Often the assumption is that people will want to squeeze the maximum out of the limited time they have left. Travel the world, climb a mountain, swim with dolphins.
Take fundraiser Jane Tomlinson, who died of cancer last year aged 43. Despite her illness she showed an indomitable spirit and raised £1.5m for charity. She ran, swam and cycled into the record books, doing marathons and cycling across America.
But happiness is not only about living life to the full, even though the pressure to do so when you don't have much time left can be immense, say those who are in the situation.
Slowing down and enjoying the day-to-day is what gives you true freedom, says Frances Byrnes, a writer from Sheffield, diagnosed at the aged of 32 with advanced ovarian cancer.
"You hear people say that if your days are numbered then everyday has to be superb. It becomes a terrible pressure. I let myself be, I let go of that voice that says all time must be valuably used.
"You let yourself be what you can be that day. Letting go of that... daily check list of achievements is freeing and the world still works without you.

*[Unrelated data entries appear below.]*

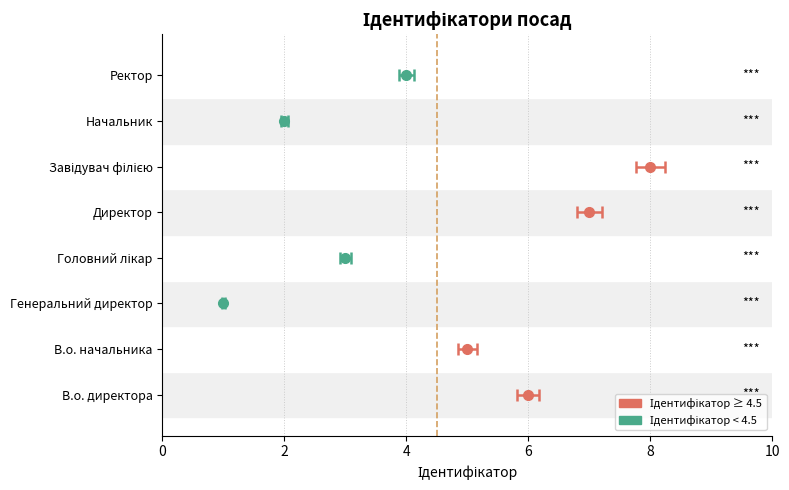

How many values are below 5?

4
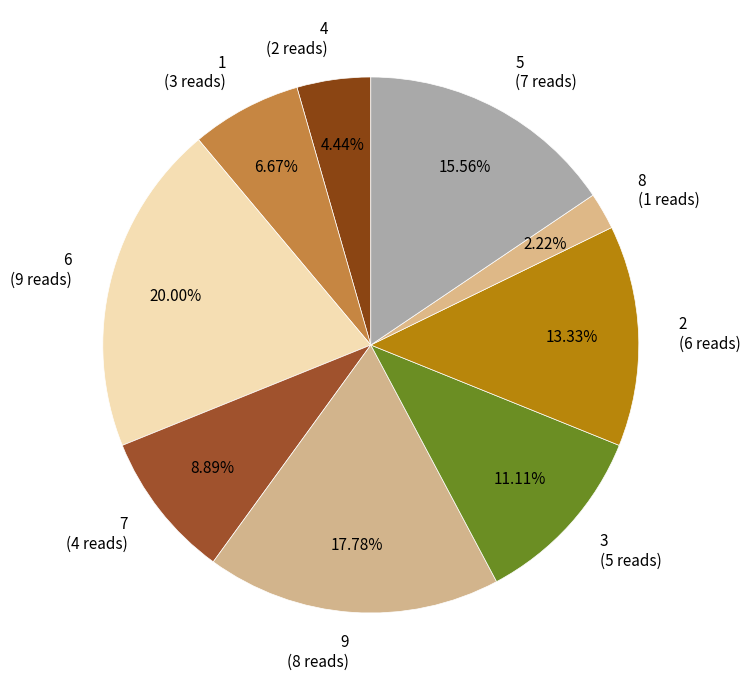

Do 7 and 4 together represent more than half of the pie?

No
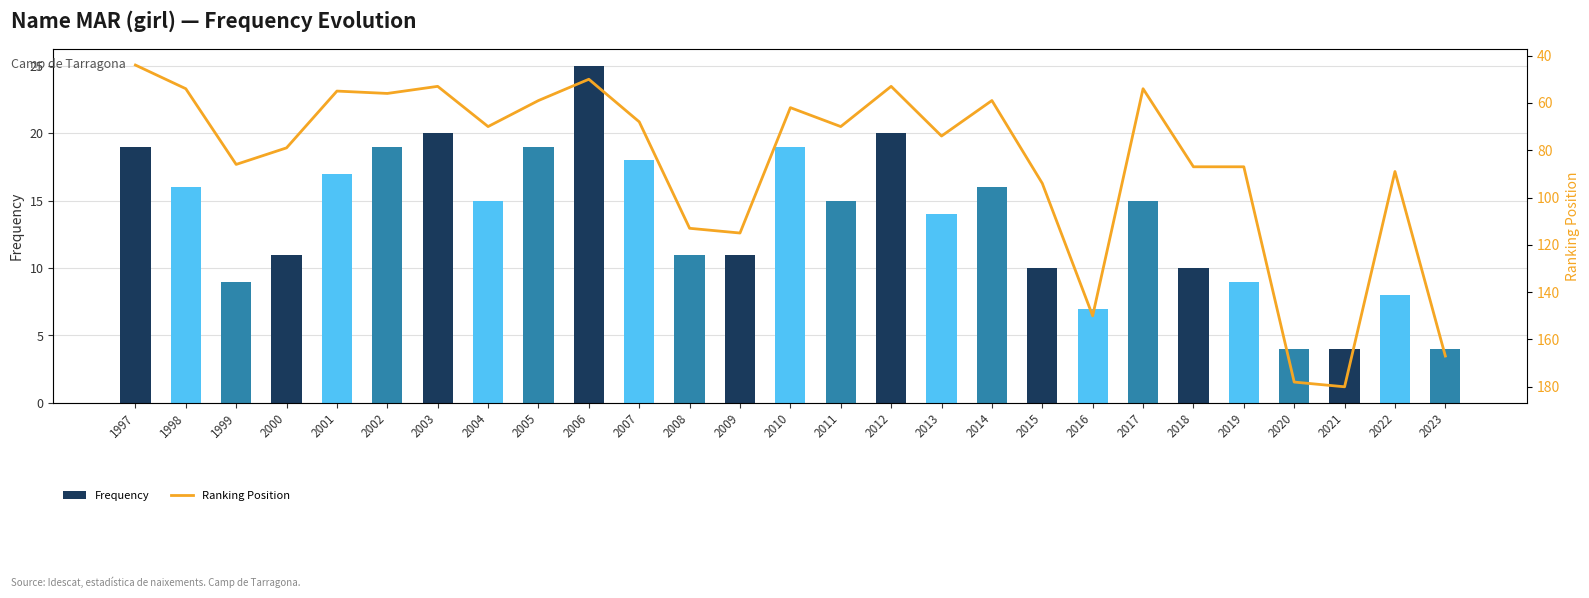

What is the value of the Ranking Position bar at the 4th from the left?

79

I actually felt really alive, I was examining the texture of everything around me."
Smell the roses
A self-confessed "busy bee" before his diagnosis, Mr Phelps, 45, agrees. He says because of his illness he has had to learn to slow down.
"Because I have it gives me the opportunity to look at things in a closer, more detailed way. My eyes are being opened up and lucky me."

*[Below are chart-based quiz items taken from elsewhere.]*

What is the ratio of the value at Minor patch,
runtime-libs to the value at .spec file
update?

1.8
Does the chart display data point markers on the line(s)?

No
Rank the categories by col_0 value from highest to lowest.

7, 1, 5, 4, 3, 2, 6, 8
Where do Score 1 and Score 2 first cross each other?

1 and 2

A lot of research done on dealing with a terminal illness has shown that people often end up living a happier and much fuller life in the time they have left, says psychoanalyst and counsellor Gladeana McMahon.
"People deal with such news differently, some never come to terms with it. But most go through an acceptance process that includes anger and disbelief, but ultimately leads them to re-evaluate life.

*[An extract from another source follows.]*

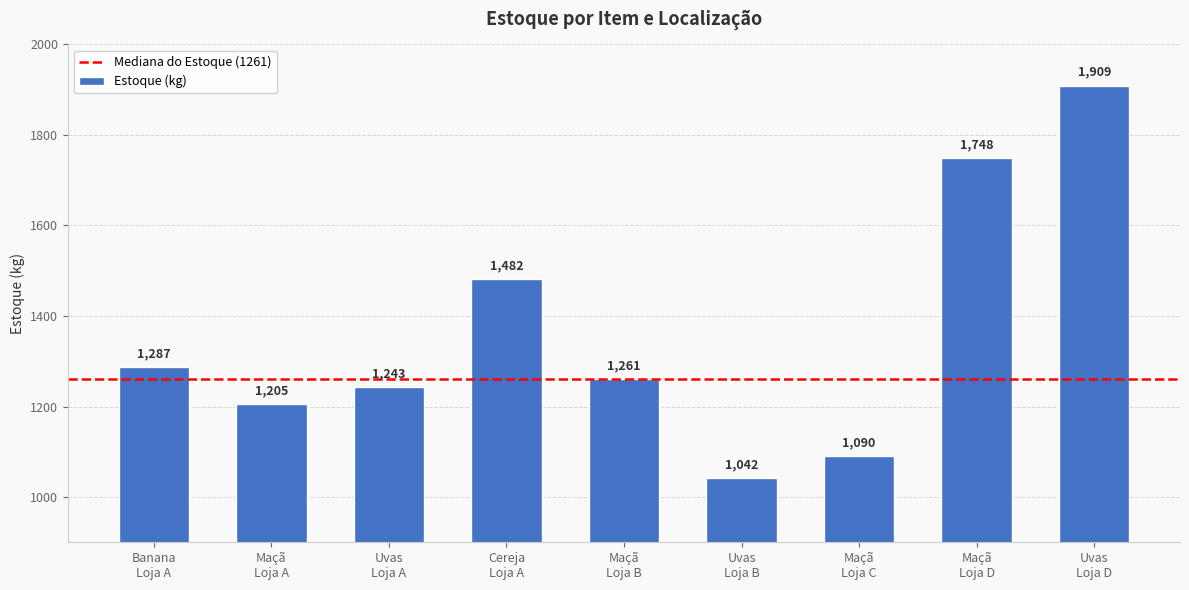

Reading left to right, list all the values displayed in this chart.

1287	1205	1243	1482	1261	1042	1090	1748	1909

"It gives them a new focus, a new clarity, a new perspective on what is important. I call it smelling the roses."
People get caught up in the petty minutiae of daily life, let it stress them and lose out on what is really important and in front of their faces, she says. Mr Ransom agrees.
"You feel you are in a war zone sometimes, trying to achieve what you think you want with a lot of other people striving for the outcome they want," says the father of two from Stockport.
"At times I have likened my own experience to the salmon swimming back to the breeding ground, struggling up the river. One of the things I've let go of is always wanting to have my own way and always wanting particular outcomes and actually going with the flow of things.
Life's misfortunes
"I've turned myself round and am going with the river. You feel happier than when you are struggling against it the whole time."
Often the pressure to achieve is about getting a certain lifestyle. But while people chase the latest gadgets and goods, they should not lose sight of the fact that these things cannot hold back life's misfortunes, says Mr Ransom.
"We spend a lot of our time trying to protect ourselves, this whole consumer society fits in quite neatly with it I think.
"We buy things and the more things we have we sort of build a fortress around ourselves and think we can't be got at. But none of these material things really matter, illness demolishes them all."
But ultimately no one knows what time they have left. Diagnosed with a terminal illness or not, your life can change in a instant. That's why you should seize the moment, to ask all those questions you have in your head and tell people how you feel, says Mr Pehlps.
"I've been to a load of funerals in my time and so many times people turn round and say if only I'd got the opportunity to ask dad or mum this question, but now I'll never know," he says.
"From the moment you are born and start learning to speak you have the opportunity to ask, so use that. Use it to tell people how you feel about them. I wouldn't wait until you have an illness or anything like that, get on and do it now."